Eta Analysis can help you improve your investment strategy, but it should not be your sole source of information about your assets.

Eta Analysis does not replace traditional fundamental analysis - it adds to it. Fundamental analysis, such as forecasting earnings or screening on company and industry financial data, is still an important part of investment. But by adding Eta Analysis to your list of tools, you can dramatically improve and enhance the investment process.

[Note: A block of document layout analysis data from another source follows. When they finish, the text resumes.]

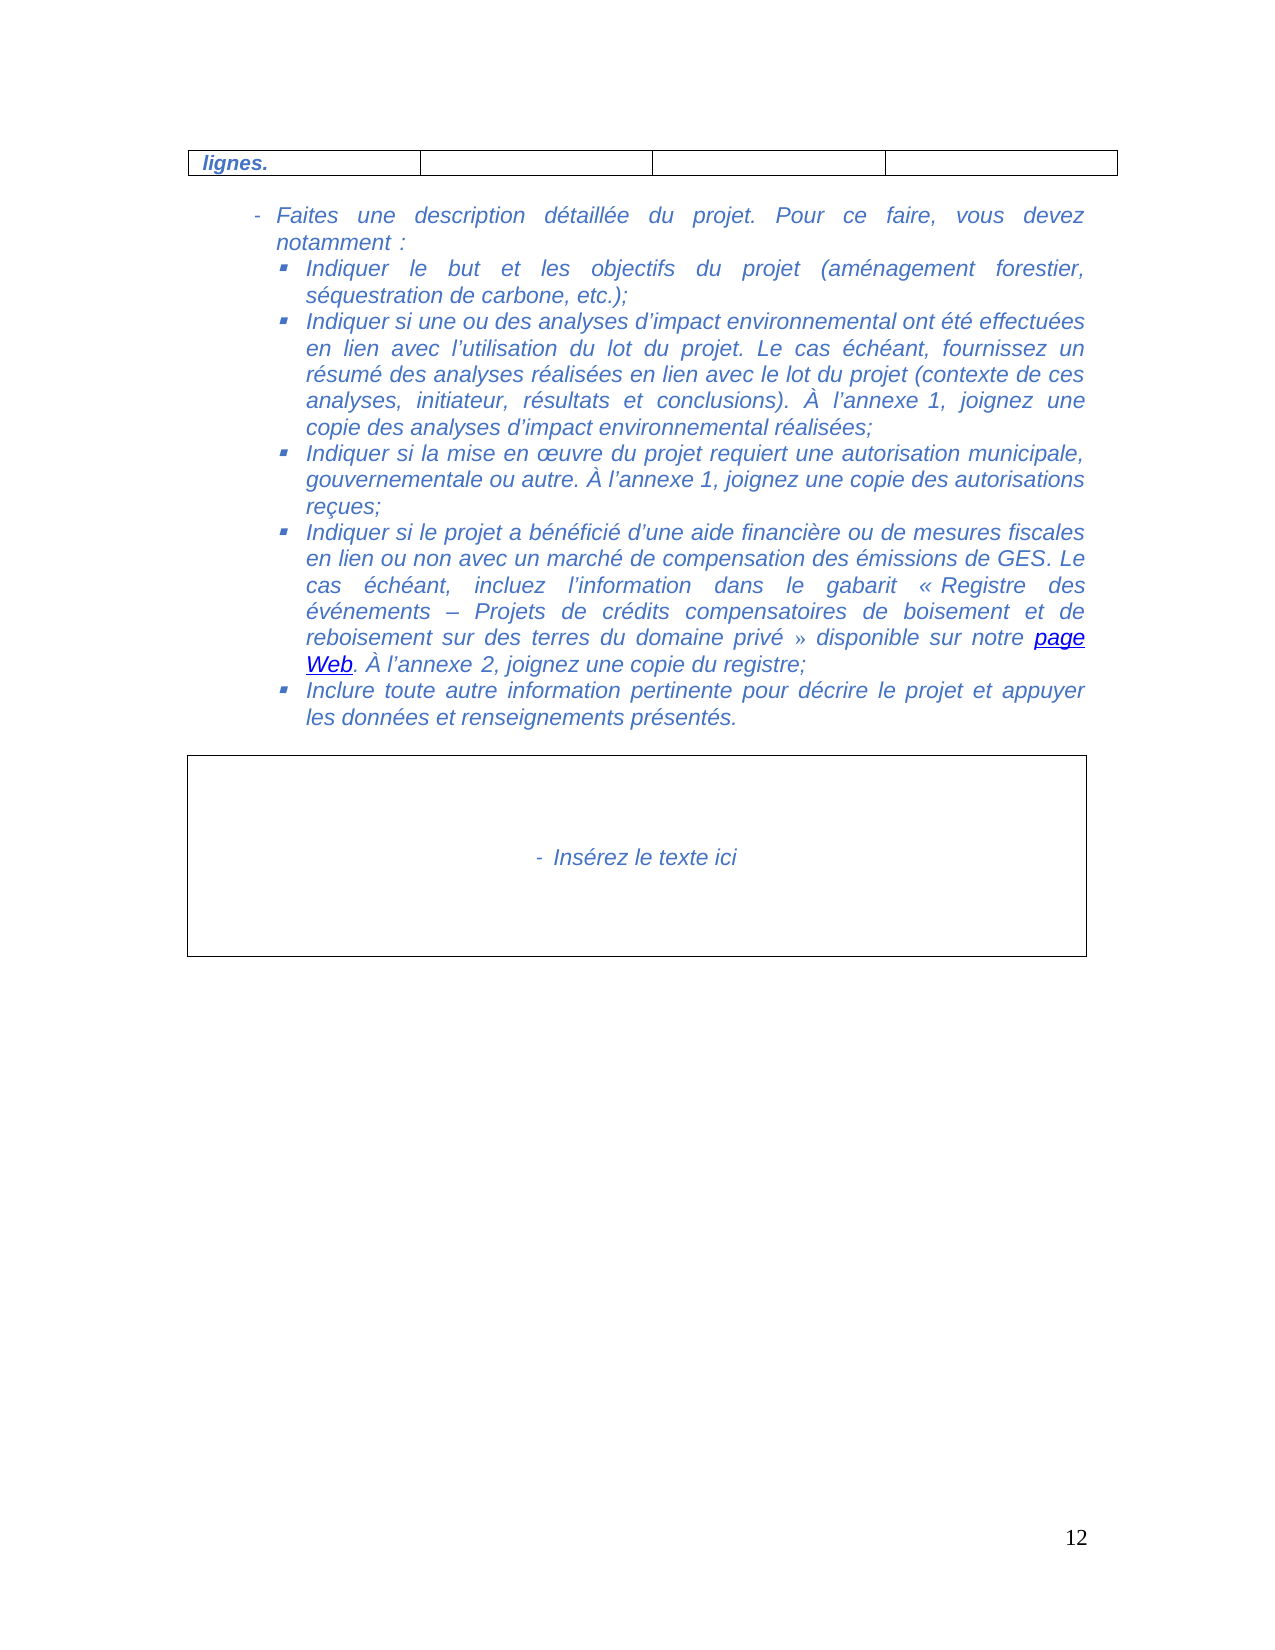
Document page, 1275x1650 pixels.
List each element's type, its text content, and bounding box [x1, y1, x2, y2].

table_cell [421, 151, 652, 175]
list Inclure toute autre information pertinente pour décrire le projet et appuyer les données et renseignements présentés. [276, 677, 1087, 730]
list Faites une description détaillée du projet. Pour ce faire, vous devez notamment : [254, 201, 1087, 255]
list Indiquer si une ou des analyses d’impact environnemental ont été effectuées en lien avec l’utilisation du lot du projet. Le cas échéant, fournissez un résumé des analyses réalisées en lien avec le lot du projet (contexte de ces analyses, initiateur, résultats et conclusions). À l’annexe 1, joignez une copie des analyses d’impact environnemental réalisées; [276, 308, 1087, 440]
table_cell [886, 151, 1117, 175]
list Indiquer si la mise en œuvre du projet requiert une autorisation municipale, gouvernementale ou autre. À l’annexe 1, joignez une copie des autorisations reçues; [276, 440, 1087, 519]
list Indiquer si le projet a bénéficié d’une aide financière ou de mesures fiscales en lien ou non avec un marché de compensation des émissions de GES. Le cas échéant, incluez l’information dans le gabarit « Registre des événements – Projets de crédits compensatoires de boisement et de reboisement sur des terres du domaine privé » disponible sur notre page Web. À l’annexe 2, joignez une copie du registre; [276, 519, 1087, 677]
list Indiquer le but et les objectifs du projet (aménagement forestier, séquestration de carbone, etc.); [276, 255, 1087, 308]
table_header Insérez le texte ici [188, 756, 1086, 956]
table_cell [653, 151, 885, 175]
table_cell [189, 151, 420, 175]
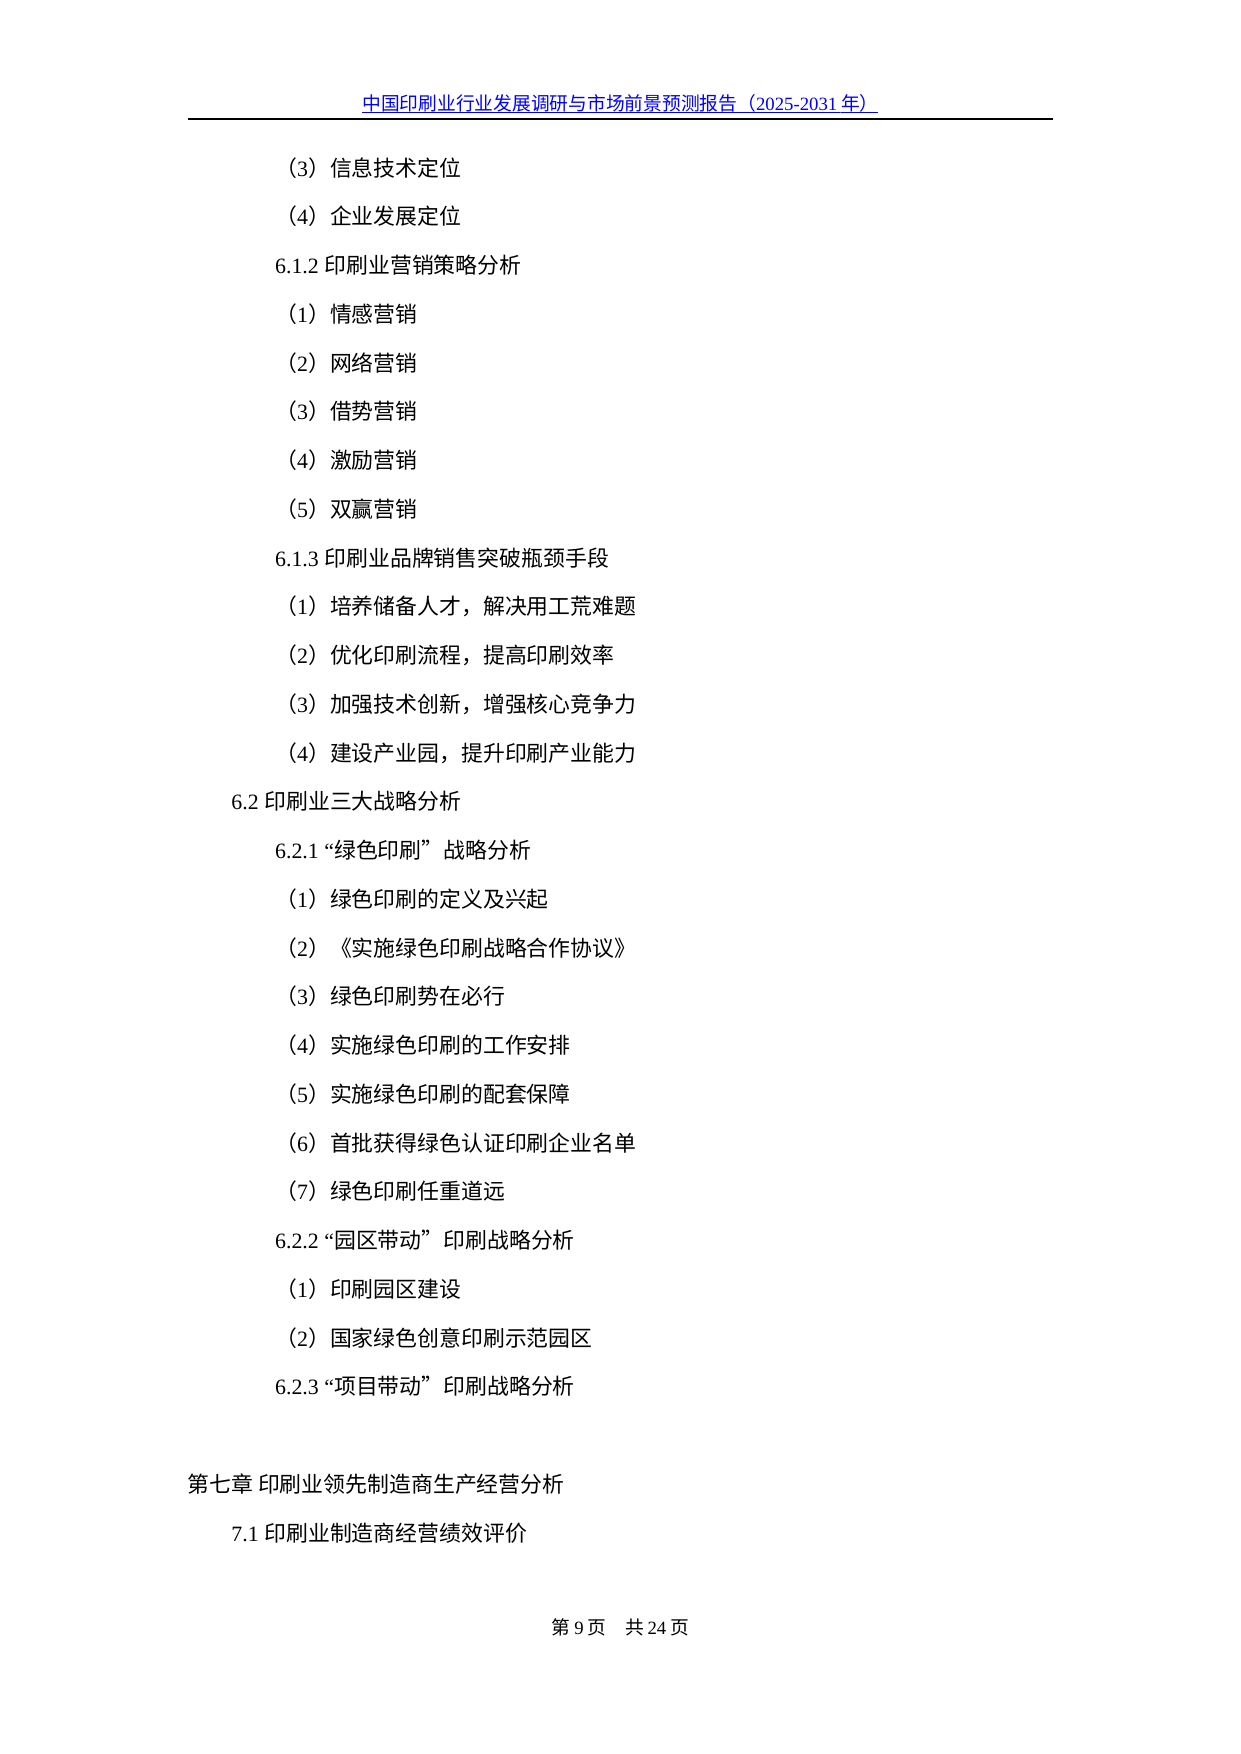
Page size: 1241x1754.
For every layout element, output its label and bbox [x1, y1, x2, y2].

text [187, 150, 1053, 1548]
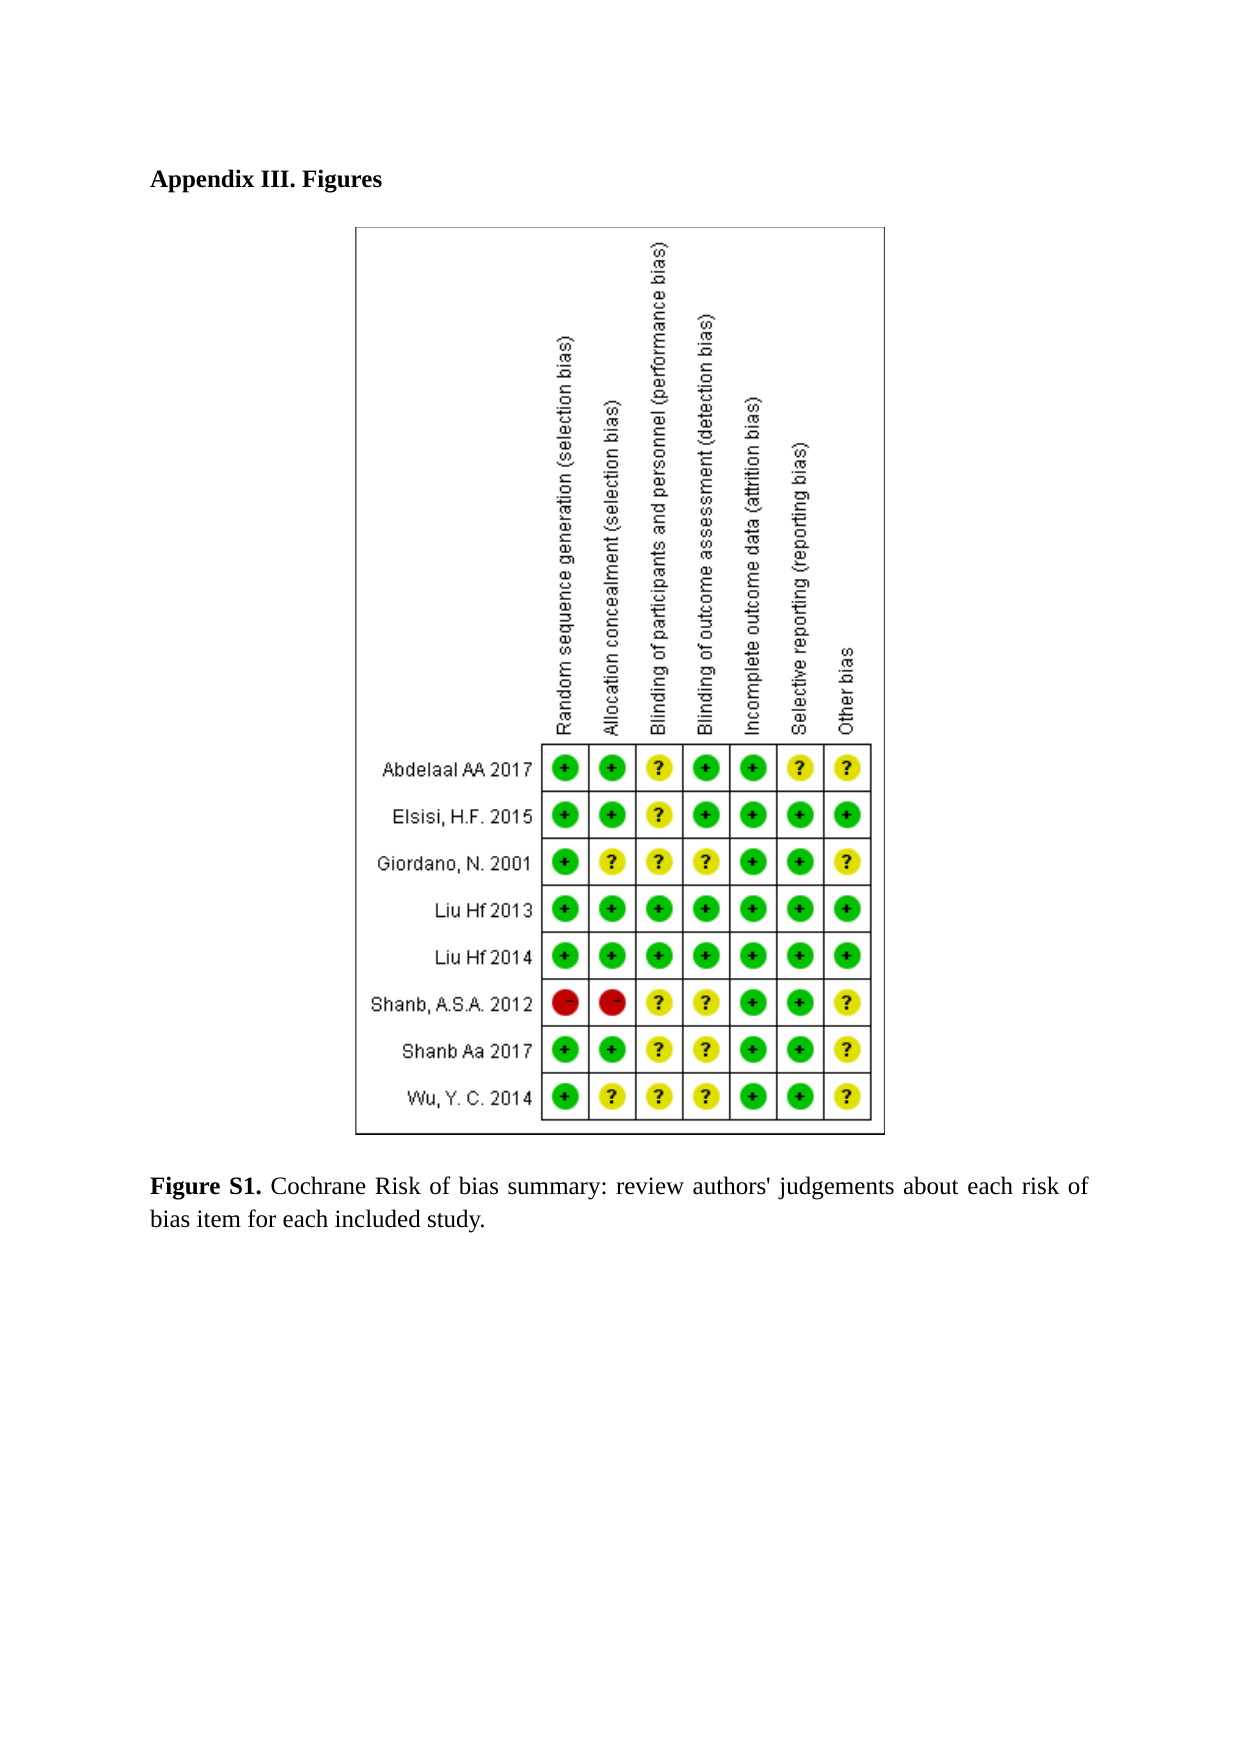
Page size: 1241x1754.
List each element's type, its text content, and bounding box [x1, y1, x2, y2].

text Appendix III. Figures [150, 162, 1090, 194]
picture [355, 227, 885, 1135]
text Figure S1. Cochrane Risk of bias summary: review authors' judgements about each risk of bias item for each included study. [150, 1169, 1090, 1234]
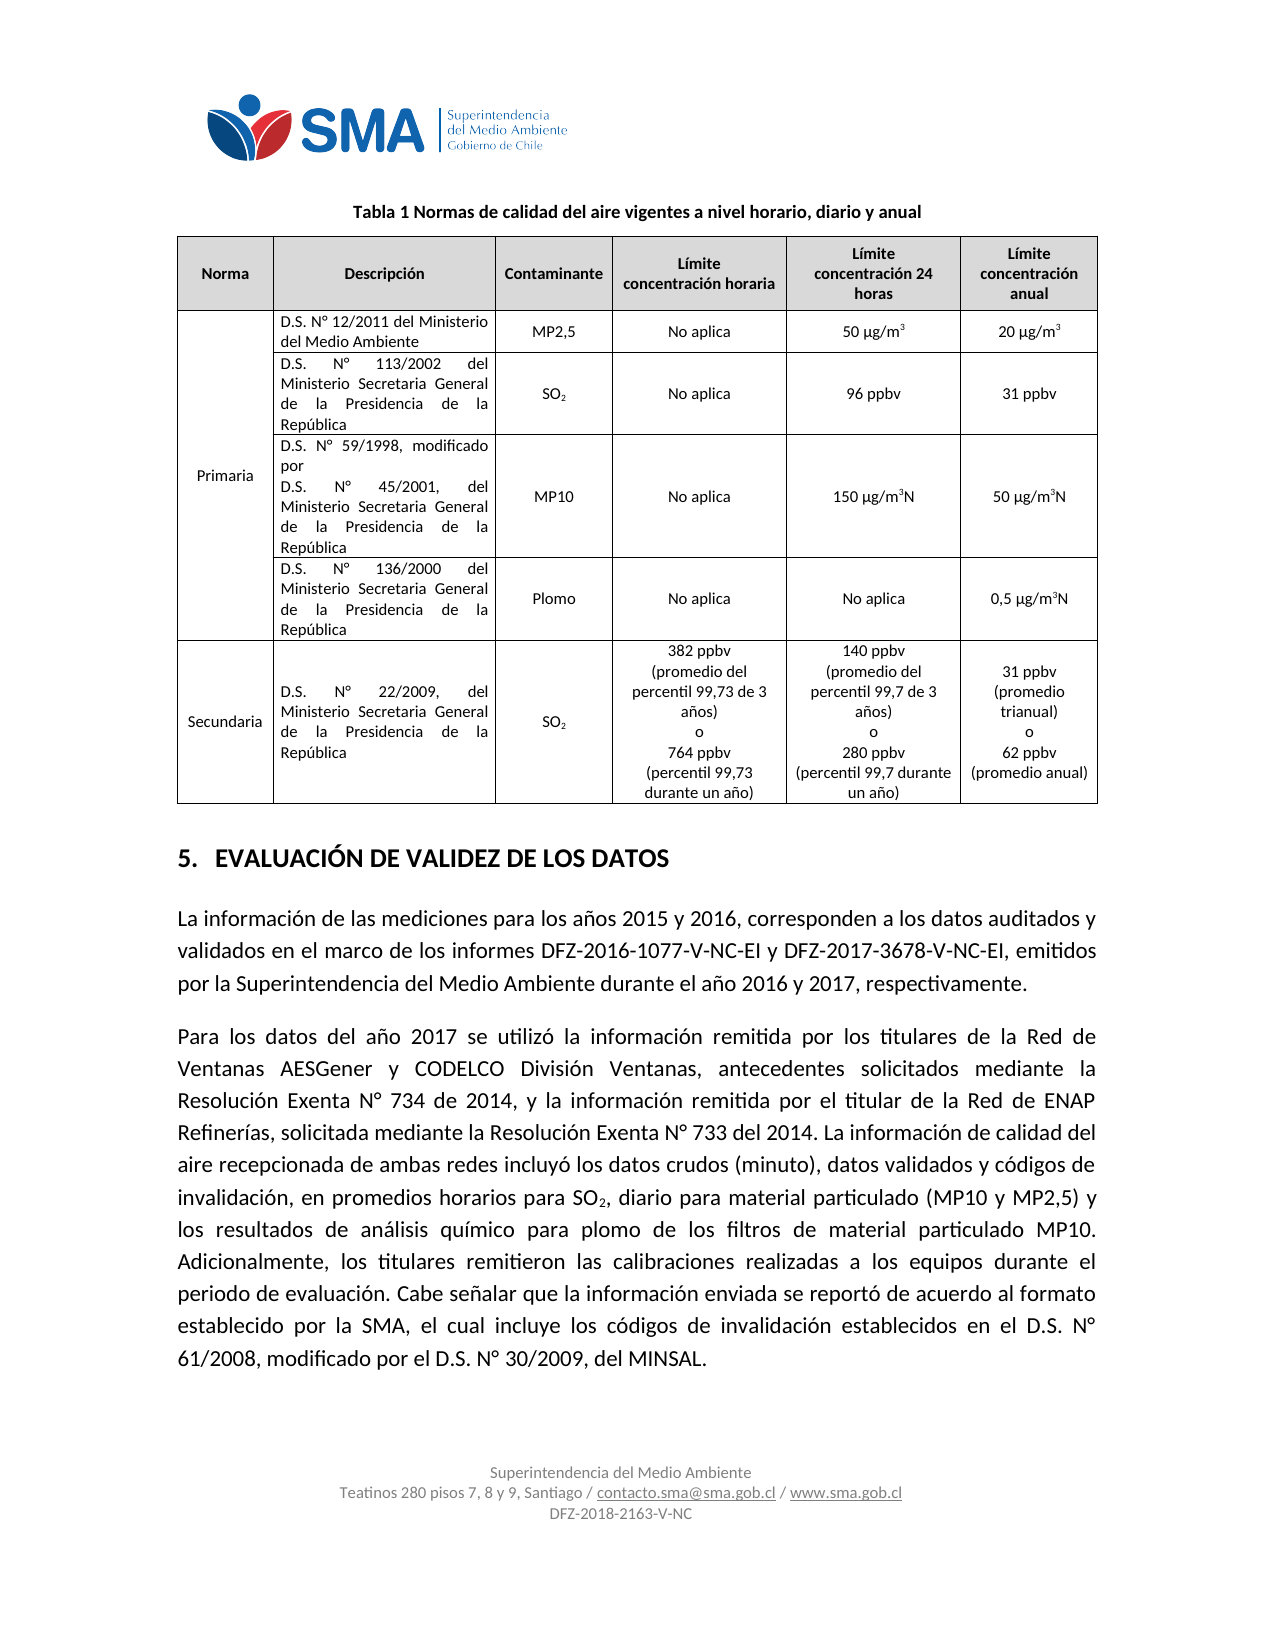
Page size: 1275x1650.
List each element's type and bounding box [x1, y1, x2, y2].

It is also important to note that Eta Analysis is not technical analysis, which only takes into account the price and returns history of an asset. We apply our well-tested macroeconomic model to the assets in our database, and produce macro-quantitative analysis. This view of asset value is far more robust than technical analysis. Eta Analysis doesn't merely concentrate on past variations in an asset's price; its foci are the economic forces that impact an investment's value.


A Final Caveat

Eta Analysis does not always yield better performance, higher profits, and lower risk. Any given month's Eta Profiles are empirically based on the relation that each particular firm had to the Eta Factors during the intermediate-term past period. The Eta Profiles do not include traditional "firm-specific" information. For example, significant amounts of new firm-specific information, the presence of overall market fads or bubbles, and significant changes in a firm's position in its marketplace or the overall economy may all cause the Eta Measures to be inaccurate or misleading. (Consequently, based on its Eta Measures, Enron would have been reported as a relatively safe investment with respect to overall economic risk.)

Using Eta Analysis does not replace the role of traditional analysis — or common sense.

It does give you a new look at how investments relate to the economy.